Given a machine M = (S, s _{0}, I, O, δ, λ) with a state s _{ i } and an input sequence α ∈ I ^{ * }, we use tr _{ i }(α) to denote the trace from state s _{ i } such that tr _{ i }(α)↓I = α and tr _{ i }(α)↓O = λ(s _{ i }, α). Given a characterization set W, rather than naming or numbering states (such as “s _{ i }”), we may refer to a state by its state characterization Tr _{ i }(W) = {tr _{ i }(w)  w ∈ W}. A state characterization Tr _{ i } can be seen as a mapping q _{ i } from W to (IO)* such that q _{ i }(w) = tr _{ i }(w). The set of all mappings Q = {q _{1}, q _{2}, …, q _{ n }} corresponds to the set of states of the machine. Namely, for q ∈ Q and s ∈ S, we write q ↔ s if ∀w ∈ W, q(w)↓O = λ(s, w). Inferring an unknown FSM with the same characterization set, each mapping q ∈ Q can then be considered as its state. In the sequel, we use B (instead of the general M) to refer to a blackbox machine, P (instead of S) to refer to its states, whereas the inferred model (also called “conjecture”, in line with L^{*}) will have states denoted by Q.
2.2 Definitions for the Inference Method
Let B = (P, p _{0} , I, O, δ, λ) denote an FSM modelling a given blackbox (BB) with the characterization set W. As the BB cannot be reset, it is possible to observe only a single trace from it. We introduce the notion of labelling function C: (IO)* →Q ∪ {⊥}, which maps each prefix of an observed trace to a state q of Q, if it can be inferred that the machine B will be in state p such that q ↔ p after the observed trace; otherwise C maps the prefix to an unknown state, denoted ⊥.
We capture the notion of known (or inferred) state by stating that a labelling C should be revealing. Let B = (P, p _{0} , I, O, δ, λ), a labelling C is revealing w.r.t. B if, and only if ∀α ∈ (IO)* (∃p ∈ P s.t. ∀p′ ∈ P (δ(p′, α↓I)) = p) ⇒ ∃q s.t. C(α) = q and q ↔ p. In other words, this property forces C to be defined on any trace α that is “homing” [9], i.e., which leads unambiguously to a single state with a known state characterization in the FSM B, irrespective of the start state.
The labelling function and state characterizations are the main components of the proposed method. To ease the presentation and simplify the algorithm, we also introduce several auxiliary notations and definitions, derived from the labelling function.

## TASK INSTRUCTIONS
[A] Decide whether each statement below agrees with the passage on state machine inference. Answer yes or no for each, and quote the words of the passage that decide it. (i) Because the blackbox cannot be reset, only a single trace can be observed from it. (ii) The states of the inferred model are denoted by P. (iii) When a state cannot be inferred, the labelling function maps the prefix to an unknown state denoted ⊥.
[B] Return, word for word, the part of the passage on state machine inference starting at "We capture the" and ending at "the start state.".

## MATERIAL SUPPLIED
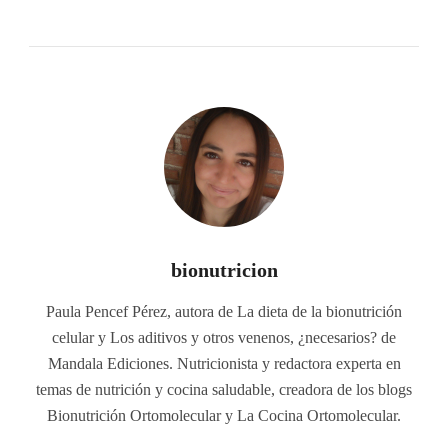
bionutricion
Paula Pencef Pérez, autora de La dieta de la bionutrición
celular y Los aditivos y otros venenos, ¿necesarios? de
Mandala Ediciones. Nutricionista y redactora experta en
temas de nutrición y cocina saludable, creadora de los blogs
Bionutrición Ortomolecular y La Cocina Ortomolecular.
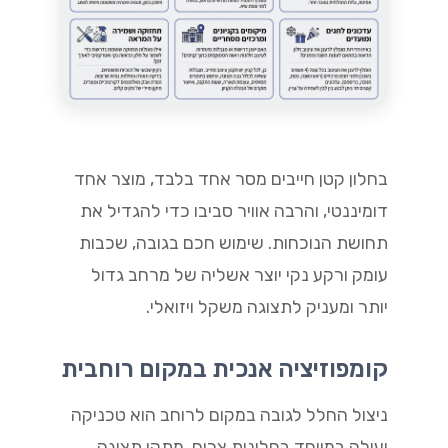
בחלון קטן חייבים מסר אחד בלבד, מוצר אחד
דומיננטי, והרבה אוויר סביבו כדי להגדיל את
תחושת הנוכחות. שימוש חכם בגובה, שכבות
עומק ורקע נקי יוצר אשליה של מרחב גדול
יותר ומעניק לתצוגה משקל ויזואלי.
קומפוזיציה אנכית במקום רוחבית
ניצול החלל לגובה במקום לרוחב הוא טכניקה
יעילה במיוחד בחלונות צרים. מתקן תצוגה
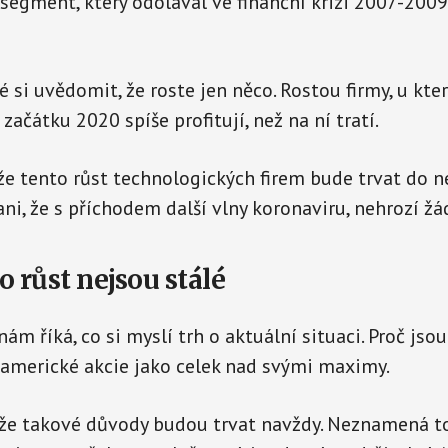
 segment, který odolával ve finanční krizi 2007-2009
é si uvědomit, že roste jen něco. Rostou firmy, u kter
 začátku 2020 spíše profitují, než na ní tratí.
e tento růst technologických firem bude trvat do n
i, že s příchodem další vlny koronaviru, nehrozí žá
 růst nejsou stálé
nám říká, co si myslí trh o aktuální situaci. Proč jso
 americké akcie jako celek nad svými maximy.
že takové důvody budou trvat navždy. Neznamená to,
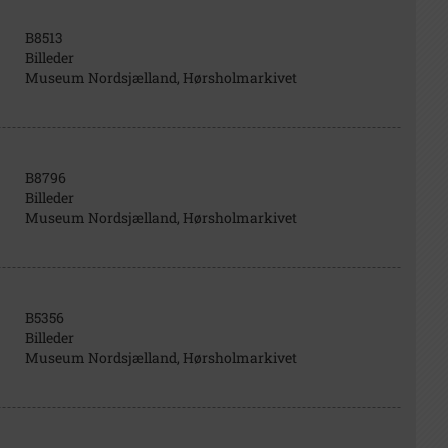
B8513
Billeder
Museum Nordsjælland, Hørsholmarkivet
B8796
Billeder
Museum Nordsjælland, Hørsholmarkivet
B5356
Billeder
Museum Nordsjælland, Hørsholmarkivet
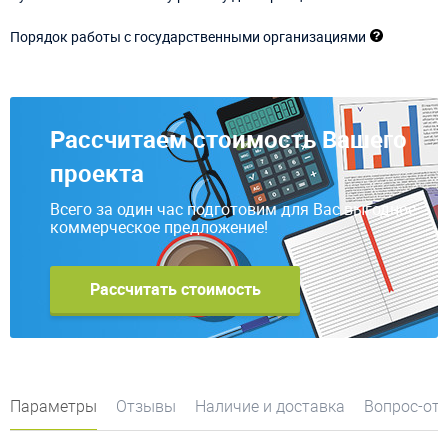
Порядок работы с государственными организациями
Рассчитаем стоимость Вашего
проекта
Всего за один час подготовим для Вас выгодное
коммерческое предложение!
Рассчитать стоимость
Параметры
Отзывы
Наличие и доставка
Вопрос-от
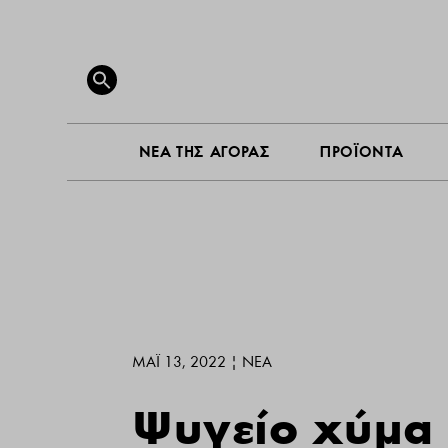
ΝΕΑ ΤΗ
Search
for:
SEARCH BUTTON
ΝΕΑ ΤΗΣ ΑΓΟΡΑΣ
ΠΡΟΪΟΝΤΑ
ΜΆΙ 13, 2022
|
ΝΕΑ
Ψυγείο χύμα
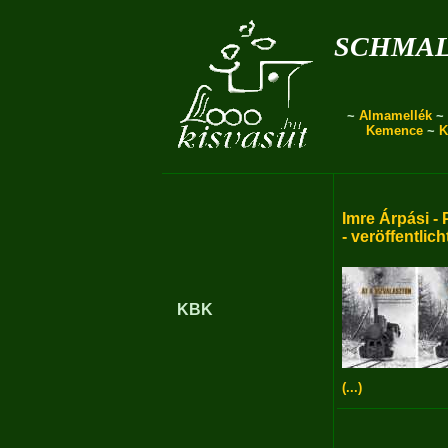
schmal
~
Almamellék
~
Kemence
~
K
Imre Árpási - 
- veröffentlich
KBK
(...)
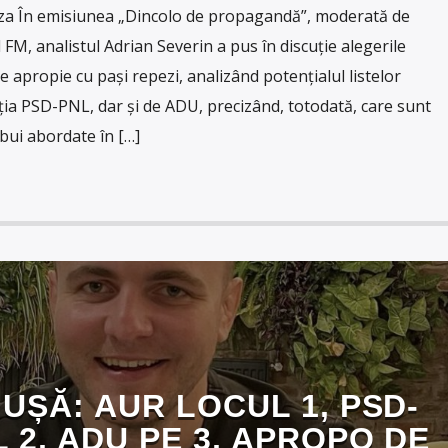
a În emisiunea „Dincolo de propagandă”, moderată de
FM, analistul Adrian Severin a pus în discuție alegerile
 apropie cu pași repezi, analizând potențialul listelor
iția PSD-PNL, dar și de ADU, precizând, totodată, care sunt
bui abordate în […]
UȘĂ: AUR LOCUL 1, PSD-
 2, ADU PE 3, APROPO DE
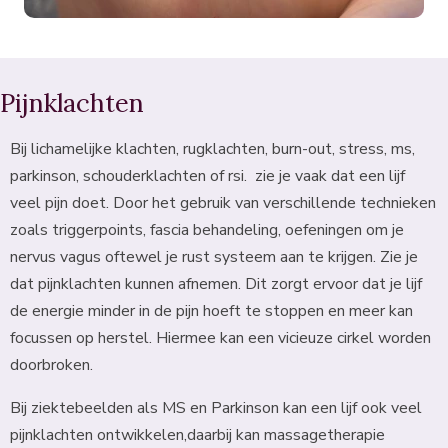
Pijnklachten
Bij lichamelijke klachten, rugklachten, burn-out, stress, ms,
parkinson, schouderklachten of rsi. zie je vaak dat een lijf
veel pijn doet. Door het gebruik van verschillende technieken
zoals triggerpoints, fascia behandeling, oefeningen om je
nervus vagus oftewel je rust systeem aan te krijgen. Zie je
dat pijnklachten kunnen afnemen. Dit zorgt ervoor dat je lijf
de energie minder in de pijn hoeft te stoppen en meer kan
focussen op herstel. Hiermee kan een vicieuze cirkel worden
doorbroken.
Bij ziektebeelden als MS en Parkinson kan een lijf ook veel
pijnklachten ontwikkelen,daarbij kan massagetherapie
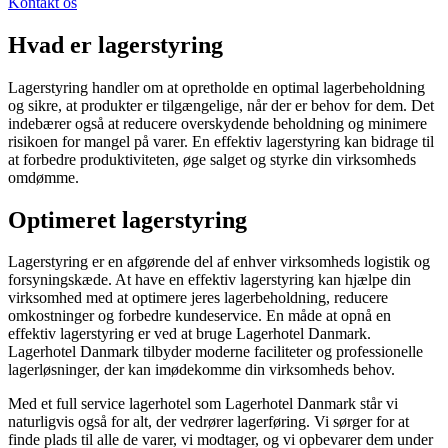
Kontakt os
Hvad er lagerstyring
Lagerstyring handler om at opretholde en optimal lagerbeholdning
og sikre, at produkter er tilgængelige, når der er behov for dem. Det
indebærer også at reducere overskydende beholdning og minimere
risikoen for mangel på varer. En effektiv lagerstyring kan bidrage til
at forbedre produktiviteten, øge salget og styrke din virksomheds
omdømme.
Optimeret lagerstyring
Lagerstyring er en afgørende del af enhver virksomheds logistik og
forsyningskæde. At have en effektiv lagerstyring kan hjælpe din
virksomhed med at optimere jeres lagerbeholdning, reducere
omkostninger og forbedre kundeservice. En måde at opnå en
effektiv lagerstyring er ved at bruge Lagerhotel Danmark.
Lagerhotel Danmark tilbyder moderne faciliteter og professionelle
lagerløsninger, der kan imødekomme din virksomheds behov.
Med et full service lagerhotel som Lagerhotel Danmark står vi
naturligvis også for alt, der vedrører lagerføring. Vi sørger for at
finde plads til alle de varer, vi modtager, og vi opbevarer dem under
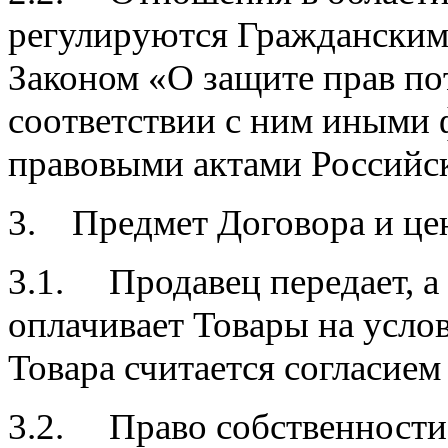
регулируются Гражданским
Законом «О защите прав п
соответствии с ним иными
правовыми актами Российс
3. Предмет Договора и цен
3.1. Продавец передает, а
оплачивает Товары на усло
Товара считается согласием
3.2. Право собственности 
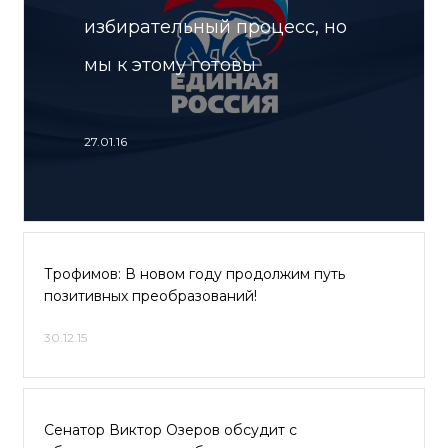
избирательный процесс, но
мы к этому готовы
27.01.16
Трофимов: В новом году продолжим путь
позитивных преобразований!
30.12.15
Сенатор Виктор Озеров обсудит с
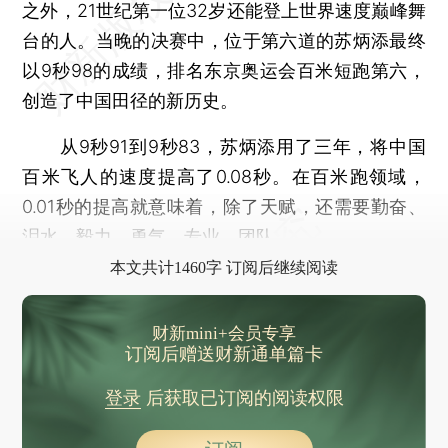
之外，21世纪第一位32岁还能登上世界速度巅峰舞
台的人。当晚的决赛中，位于第六道的苏炳添最终
以9秒98的成绩，排名东京奥运会百米短跑第六，
创造了中国田径的新历史。
从9秒91到9秒83，苏炳添用了三年，将中国
百米飞人的速度提高了0.08秒。在百米跑领域，
0.01秒的提高就意味着，除了天赋，还需要勤奋、
泪水、毅力、勇气、专业、团队。
本文共计1460字 订阅后继续阅读
财新mini+会员专享
订阅后赠送财新通单篇卡
登录
后获取已订阅的阅读权限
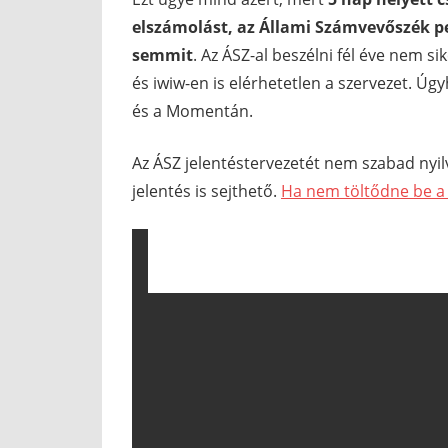
elszámolást, az Állami Számvevőszék p
semmit
. Az ÁSZ-al beszélni fél éve nem si
és iwiw-en is elérhetetlen a szervezet. Ú
és a Momentán.
Az ÁSZ jelentéstervezetét nem szabad nyi
jelentés is sejthető.
Ha nem töltődne be a P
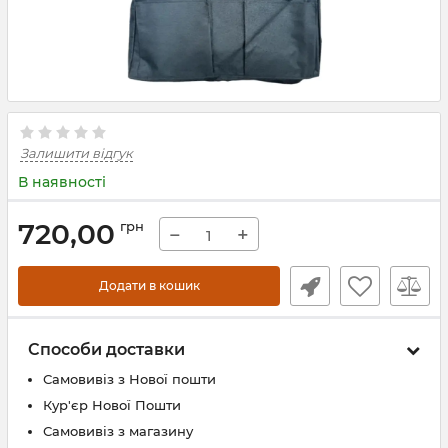
Залишити відгук
В наявності
720,00
грн
−
+
Додати в кошик
Способи доставки
Самовивіз з Нової пошти
Кур'єр Нової Пошти
Самовивіз з магазину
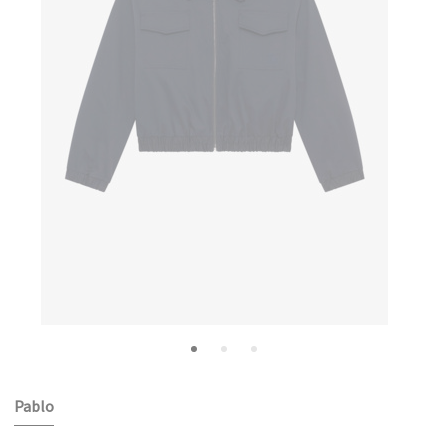
Pablo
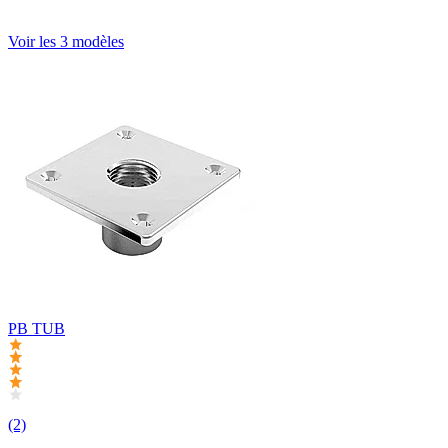
Voir les 3 modèles
PB TUB
(2)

## ANSWERS BELOW
[A]
(i) Yes: "As the BB cannot be reset, it is possible to observe only a single trace from it."
(ii) No: "whereas the inferred model (also called “conjecture”, in line with L^{*}) will have states denoted by Q"
(iii) Yes: "otherwise C maps the prefix to an unknown state, denoted ⊥"

[B]
We capture the notion of known (or inferred) state by stating that a labelling C should be revealing. Let B = (P, p _{0} , I, O, δ, λ), a labelling C is revealing w.r.t. B if, and only if ∀α ∈ (IO)* (∃p ∈ P s.t. ∀p′ ∈ P (δ(p′, α↓I)) = p) ⇒ ∃q s.t. C(α) = q and q ↔ p. In other words, this property forces C to be defined on any trace α that is “homing” [9], i.e., which leads unambiguously to a single state with a known state characterization in the FSM B, irrespective of the start state.